Now, we jump to 2008. That older, but still cute husband and I are about to play a rousing game of "Lotería" with a group of pre-teens in the Los Angeles County foster care system. I sit down at a picnic table. There are two kids across from me with their lotería cards. One shyly looks up and we make eye contact. His name tag reads "Jonathan," and I know. I mean....I know. Until this moment, I had never felt the depth to which a mother would die for her child, but—holy shit—I was a lioness unchained. I was ready to kill to protect this boy.
Four years before this 7th-grader knocked my world off its axis, John and I had decided to find and adopt a toddler from Eastern Europe. Most adoptive parents want a newborn, so we were searching for a little girl who was less likely to find a family because of her age. So, we prepared her room with a gifted white Pottery Barn crib, a petite chandelier, a lavender rug and a library of children’s books we had received at our book-themed adoption shower.
For more than nearly five years, John and I had waited for our "call" to travel to Ukraine. And ultimately when two lengthy, expensive and heartbreaking trips proved fruitless, we were emotionally, physically, and financially depleted, not-to-mention childless. Our social worker, who had seen us through the whole overseas drama, suggested we adopt through foster care. Oh, hell no, I said out loud. I was a TV producer who had spent a decade in daytime talk. I knew every horror story in existence, and there was no way I was going to fall in love with a child only to have her stripped from my arms like we had sensationalized on our shows many times.
As you might guess, we ditched those fears and, within the next year, became certified as foster parents who were cleared to adopt. Within a day of our paperwork clearing, we were invited to attend an outdoor, fun and surprisingly tactful event for Latino children up to age 13 whose parental rights would be terminated once they found their forever home. And it was that fateful day that I made eye contact with this 12 ½- year-old boy. At that moment, I knew.
Jonathan had a cautious yet wide smile that I had to earn. His thick, straight black hair brushed his shoulders and swayed when he moved to shyly chat with the young girl seated next to him. But his eyes—large, rich, deep brown and laced with enviable eyelashes—spoke volumes when no words were present. And during the few moments he allowed me to glance into them, he shared a tiny bit of his soul. It was clear, though, that he was—and always would be—in charge of that. But I was looking at the most magnificent child in the whole wide world, and I knew I had been put on this planet to raise him. I knew.

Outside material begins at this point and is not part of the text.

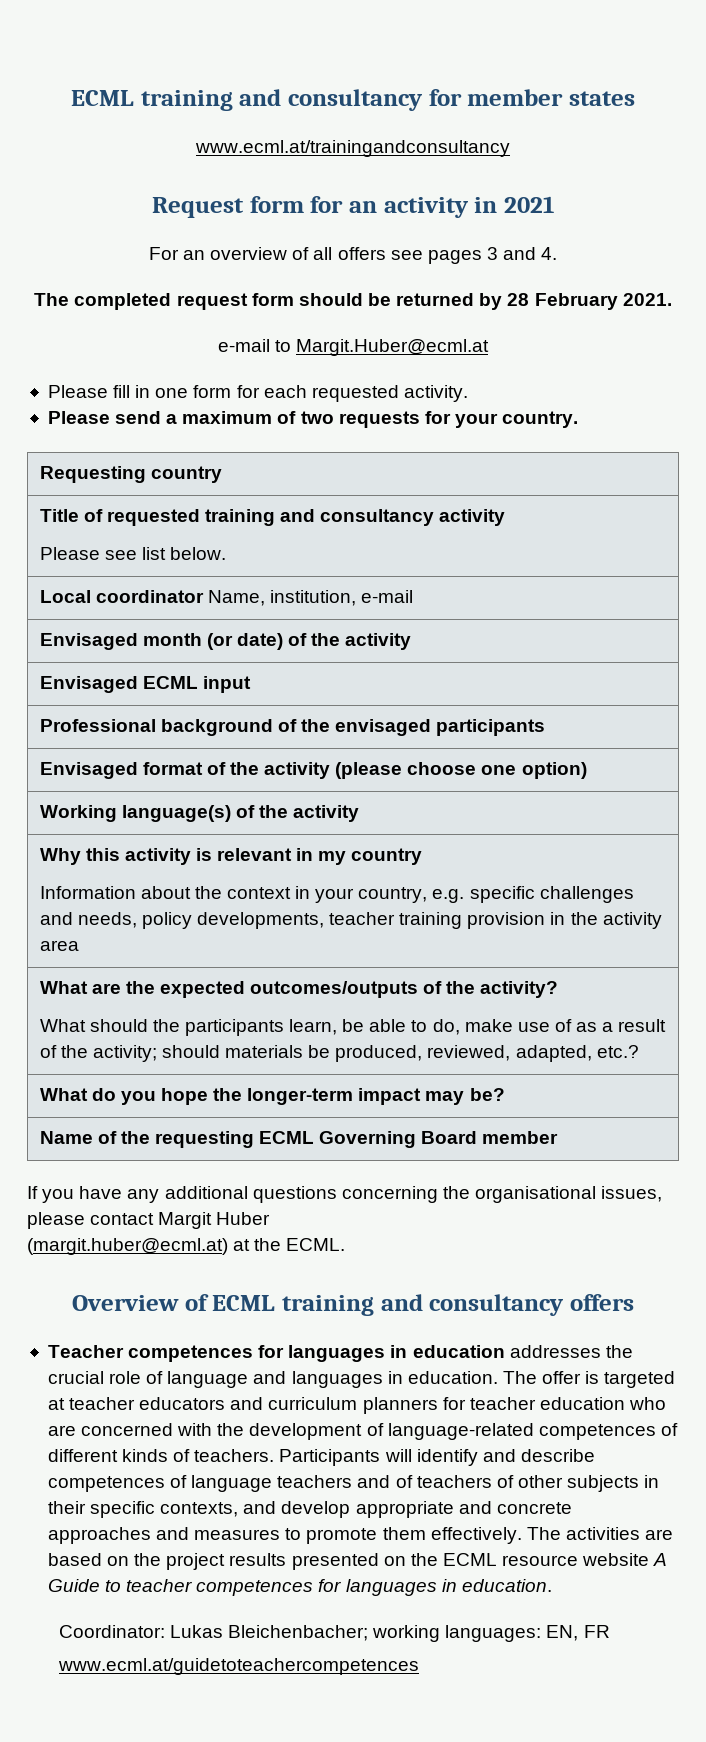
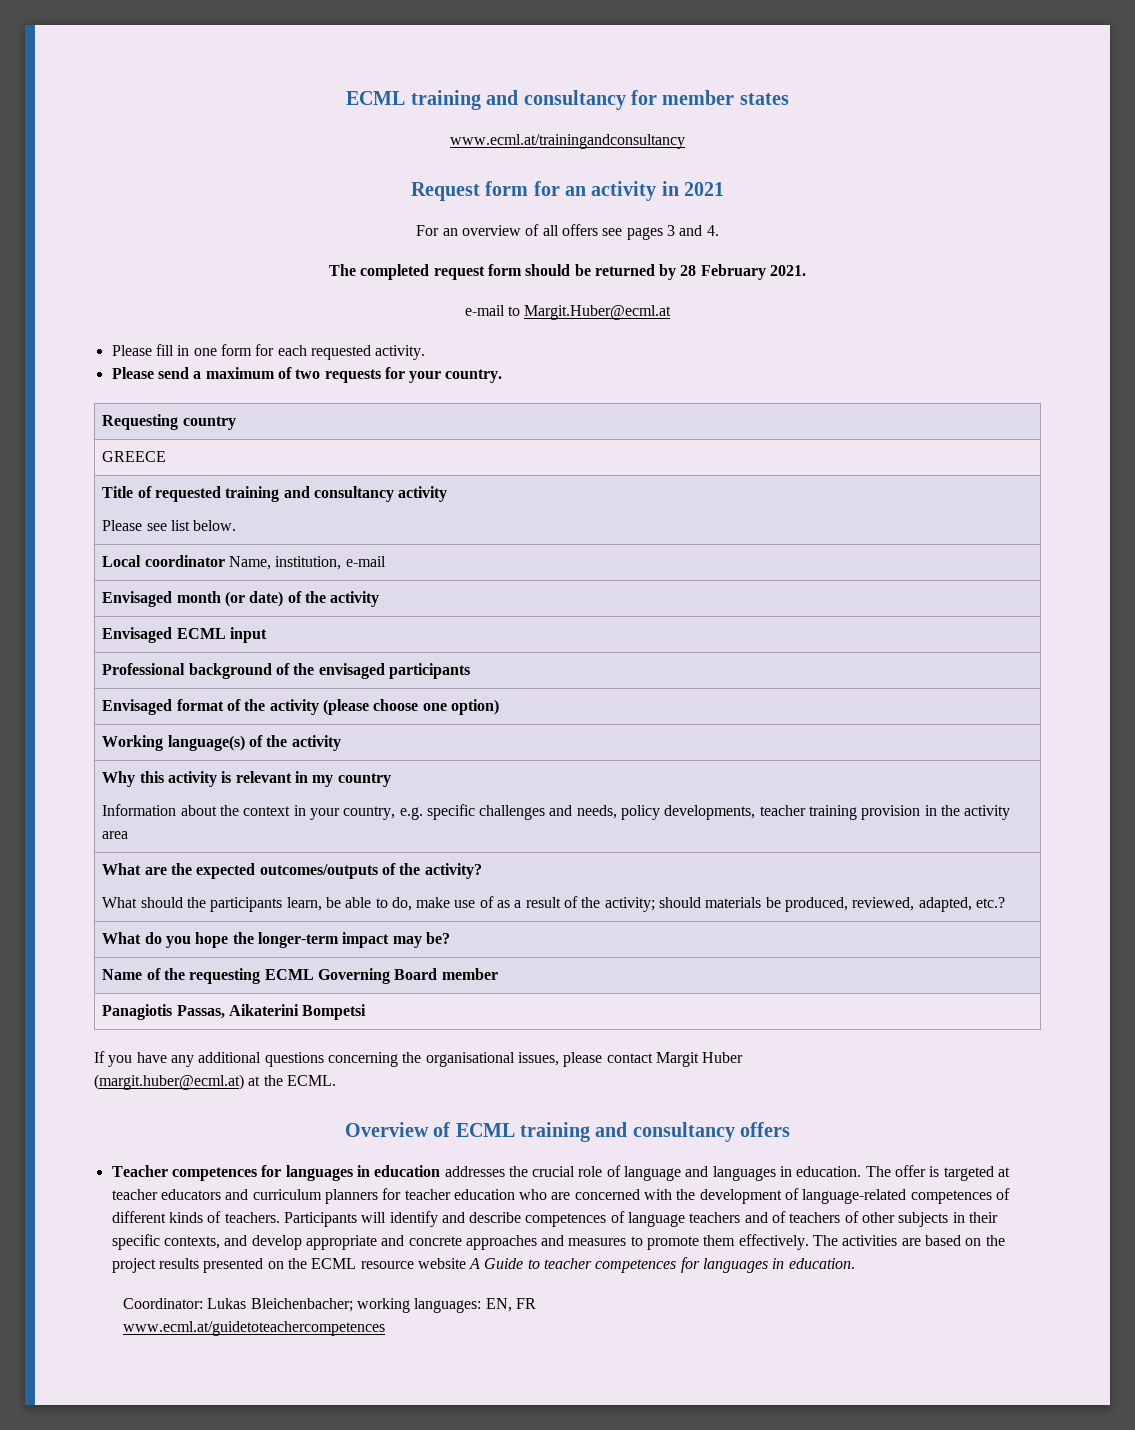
(222, 474) none -> [102,451,167,462] // GREECE
(559, 1137) none -> [102,1004,367,1020] // Panagiotis Passas, Aikaterini Bompetsi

Once John's head stopped spinning about this sudden turn of events—the toddler girl becoming the pre-teen boy—the crystal chandelier came down, the whitewashed crib went into the garage, the lavender rug was banished, the Murphy bed was pulled down, colorful lights were strung, and our soon-to-be-son's favorite thing in the whole wide world, Tim Burton's "The Nightmare Before Christmas" was brought to life in his new bedroom waiting for his arrival home.
FAMILY OF THREE
Two weeks after his 13th birthday and one week before Christmas 2008, Jonathan, John and I became a family of three. Not one of us will lie, we’ve been through it. Raising kids is hard, but more so is being a kid trying to trust and accept these “supposed” parents. We've had to prove ourselves to him time and time again, show our strength as husband and wife, mom and dad. We've had to be unpopular and not well-liked. We've had to bend but not break through unimaginable storms.
My boy is now 25. His hair is a bit shorter, his smile is still cautious and beautiful when earned. But now, his eyes bare more of his heart and soul to me than I ever imagined possible. This boy allowed me to become and remain his mom. I am forever grateful that when I knew he was my raison d’être, he knew he needed me, too.